Previous Contents Next
Chapter 12 Lexer and parser generators (ocamllex, ocamlyacc)

This chapter describes two program generators: ocamllex, that produces a lexical analyzer from a set of regular expressions with associated semantic actions, and ocamlyacc, that produces a parser from a grammar with associated semantic actions.

These program generators are very close to the well-known lex and yacc commands that can be found in most C programming environments. This chapter assumes a working knowledge of lex and yacc: while it describes the input syntax for ocamllex and ocamlyacc and the main differences with lex and yacc, it does not explain the basics of writing a lexer or parser description in lex and yacc. Readers unfamiliar with lex and yacc are referred to ``Compilers: principles, techniques, and tools'' by Aho, Sethi and Ullman (Addison-Wesley, 1986), or ``Lex & Yacc'', by Levine, Mason and Brown (O'Reilly, 1992).

12.1 Overview of ocamllex

The ocamllex command produces a lexical analyzer from a set of regular expressions with attached semantic actions, in the style of lex. Assuming the input file is lexer.mll, executing
        ocamllex lexer.mll
produces Caml code for a lexical analyzer in file lexer.ml. This file defines one lexing function per entry point in the lexer definition. These functions have the same names as the entry points. Lexing functions take as argument a lexer buffer, and return the semantic attribute of the corresponding entry point.

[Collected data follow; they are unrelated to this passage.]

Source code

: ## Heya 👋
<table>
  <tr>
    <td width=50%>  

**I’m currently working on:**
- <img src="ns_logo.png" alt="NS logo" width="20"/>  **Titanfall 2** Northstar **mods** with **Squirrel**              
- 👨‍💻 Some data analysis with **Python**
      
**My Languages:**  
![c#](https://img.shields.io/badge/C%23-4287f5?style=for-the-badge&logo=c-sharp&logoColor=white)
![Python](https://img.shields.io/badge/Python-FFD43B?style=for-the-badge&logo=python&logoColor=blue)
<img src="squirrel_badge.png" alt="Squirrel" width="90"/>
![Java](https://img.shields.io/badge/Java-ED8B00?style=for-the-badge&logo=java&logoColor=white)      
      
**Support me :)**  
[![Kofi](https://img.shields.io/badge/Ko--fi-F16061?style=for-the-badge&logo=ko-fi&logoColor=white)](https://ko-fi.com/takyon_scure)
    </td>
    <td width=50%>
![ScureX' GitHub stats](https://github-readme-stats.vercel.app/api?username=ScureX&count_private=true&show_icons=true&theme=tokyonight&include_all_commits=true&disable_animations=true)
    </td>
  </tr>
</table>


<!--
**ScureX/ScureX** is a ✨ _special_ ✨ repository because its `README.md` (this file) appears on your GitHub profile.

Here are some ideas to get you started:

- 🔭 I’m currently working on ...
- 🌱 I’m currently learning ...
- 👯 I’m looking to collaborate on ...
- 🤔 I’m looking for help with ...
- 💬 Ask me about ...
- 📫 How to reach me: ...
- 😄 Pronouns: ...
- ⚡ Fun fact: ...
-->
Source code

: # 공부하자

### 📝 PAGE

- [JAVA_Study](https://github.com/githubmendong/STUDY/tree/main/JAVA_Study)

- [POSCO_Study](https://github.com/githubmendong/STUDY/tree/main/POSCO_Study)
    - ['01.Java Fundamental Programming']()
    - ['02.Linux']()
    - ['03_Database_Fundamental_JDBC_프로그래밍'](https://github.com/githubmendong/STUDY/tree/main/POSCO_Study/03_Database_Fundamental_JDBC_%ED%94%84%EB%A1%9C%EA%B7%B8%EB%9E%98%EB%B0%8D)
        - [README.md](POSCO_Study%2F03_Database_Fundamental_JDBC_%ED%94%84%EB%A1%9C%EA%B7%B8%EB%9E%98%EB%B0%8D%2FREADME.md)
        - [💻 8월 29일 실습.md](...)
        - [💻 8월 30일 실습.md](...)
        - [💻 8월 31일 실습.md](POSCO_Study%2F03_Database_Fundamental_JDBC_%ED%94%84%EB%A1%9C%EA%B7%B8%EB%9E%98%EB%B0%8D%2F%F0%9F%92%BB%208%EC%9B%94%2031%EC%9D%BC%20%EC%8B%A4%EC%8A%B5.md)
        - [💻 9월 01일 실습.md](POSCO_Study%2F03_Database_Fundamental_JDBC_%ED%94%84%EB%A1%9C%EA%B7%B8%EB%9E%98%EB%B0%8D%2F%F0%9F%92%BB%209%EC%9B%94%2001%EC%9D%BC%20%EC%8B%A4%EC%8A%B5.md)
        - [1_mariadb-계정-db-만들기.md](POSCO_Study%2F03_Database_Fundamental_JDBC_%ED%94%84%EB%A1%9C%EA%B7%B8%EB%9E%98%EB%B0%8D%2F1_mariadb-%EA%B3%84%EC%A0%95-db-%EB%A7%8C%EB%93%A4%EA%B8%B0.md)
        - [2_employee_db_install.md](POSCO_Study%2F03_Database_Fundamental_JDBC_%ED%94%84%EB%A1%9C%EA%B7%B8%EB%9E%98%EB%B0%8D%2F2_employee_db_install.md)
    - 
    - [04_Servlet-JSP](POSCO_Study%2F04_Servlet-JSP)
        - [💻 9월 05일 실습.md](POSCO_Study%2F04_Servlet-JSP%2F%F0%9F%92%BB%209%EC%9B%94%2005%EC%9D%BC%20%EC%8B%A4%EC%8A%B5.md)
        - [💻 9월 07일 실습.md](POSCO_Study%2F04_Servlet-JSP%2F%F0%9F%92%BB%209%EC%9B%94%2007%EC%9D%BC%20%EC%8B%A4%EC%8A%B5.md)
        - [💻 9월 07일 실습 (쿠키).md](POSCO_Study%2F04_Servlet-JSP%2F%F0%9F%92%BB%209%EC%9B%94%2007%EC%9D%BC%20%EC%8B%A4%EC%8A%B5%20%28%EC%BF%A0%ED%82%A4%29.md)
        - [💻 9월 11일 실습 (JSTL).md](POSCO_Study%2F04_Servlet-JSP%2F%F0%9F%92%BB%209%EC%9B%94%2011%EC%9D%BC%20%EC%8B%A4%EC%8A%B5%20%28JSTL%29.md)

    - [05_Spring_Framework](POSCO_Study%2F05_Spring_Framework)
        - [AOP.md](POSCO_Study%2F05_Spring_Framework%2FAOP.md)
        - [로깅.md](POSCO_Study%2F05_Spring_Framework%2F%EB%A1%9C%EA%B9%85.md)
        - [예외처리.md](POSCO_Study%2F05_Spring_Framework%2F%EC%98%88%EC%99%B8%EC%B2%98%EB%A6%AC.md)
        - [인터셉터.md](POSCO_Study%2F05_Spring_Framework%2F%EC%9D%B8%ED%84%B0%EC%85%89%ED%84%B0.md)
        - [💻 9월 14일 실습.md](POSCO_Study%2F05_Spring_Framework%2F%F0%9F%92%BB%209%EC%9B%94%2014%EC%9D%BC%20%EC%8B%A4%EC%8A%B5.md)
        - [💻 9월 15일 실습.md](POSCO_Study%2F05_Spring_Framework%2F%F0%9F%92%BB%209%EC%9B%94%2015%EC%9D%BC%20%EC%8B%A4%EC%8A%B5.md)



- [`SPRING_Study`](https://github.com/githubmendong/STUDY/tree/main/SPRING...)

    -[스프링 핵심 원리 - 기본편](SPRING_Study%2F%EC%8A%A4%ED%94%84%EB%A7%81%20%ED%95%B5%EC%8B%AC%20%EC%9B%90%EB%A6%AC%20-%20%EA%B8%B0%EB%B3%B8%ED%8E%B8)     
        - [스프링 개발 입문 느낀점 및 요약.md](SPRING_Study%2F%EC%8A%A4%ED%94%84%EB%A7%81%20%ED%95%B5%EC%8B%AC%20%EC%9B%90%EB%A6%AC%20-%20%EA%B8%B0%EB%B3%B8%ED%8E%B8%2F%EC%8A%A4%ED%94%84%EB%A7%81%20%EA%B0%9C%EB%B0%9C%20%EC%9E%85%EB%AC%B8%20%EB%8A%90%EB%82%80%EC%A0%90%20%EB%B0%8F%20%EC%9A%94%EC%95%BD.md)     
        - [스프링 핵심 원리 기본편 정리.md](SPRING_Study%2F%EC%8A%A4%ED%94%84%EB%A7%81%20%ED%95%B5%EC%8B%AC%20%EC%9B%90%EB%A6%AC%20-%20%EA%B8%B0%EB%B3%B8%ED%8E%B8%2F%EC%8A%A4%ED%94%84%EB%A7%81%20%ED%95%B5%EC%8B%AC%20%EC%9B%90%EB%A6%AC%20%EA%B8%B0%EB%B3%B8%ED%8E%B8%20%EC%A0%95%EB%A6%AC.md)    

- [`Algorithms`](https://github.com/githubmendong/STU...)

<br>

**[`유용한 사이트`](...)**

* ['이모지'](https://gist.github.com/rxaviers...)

Lexer buffers are an abstract data type implemented in the standard library module Lexing. The functions Lexing.from_channel, Lexing.from_string and Lexing.from_function create lexer buffers that read from an input channel, a character string, or any reading function, respectively. (See the description of module Lexing in chapter 18.)

When used in conjunction with a parser generated by ocamlyacc, the semantic actions compute a value belonging to the type token defined by the generated parsing module. (See the description of ocamlyacc below.)

12.2 Syntax of lexer definitions

The format of lexer definitions is as follows:
{ header }
let ident = regexp ...
rule entrypoint =
  parse regexp { action }
      | ...
      | regexp { action }
and entrypoint =
  p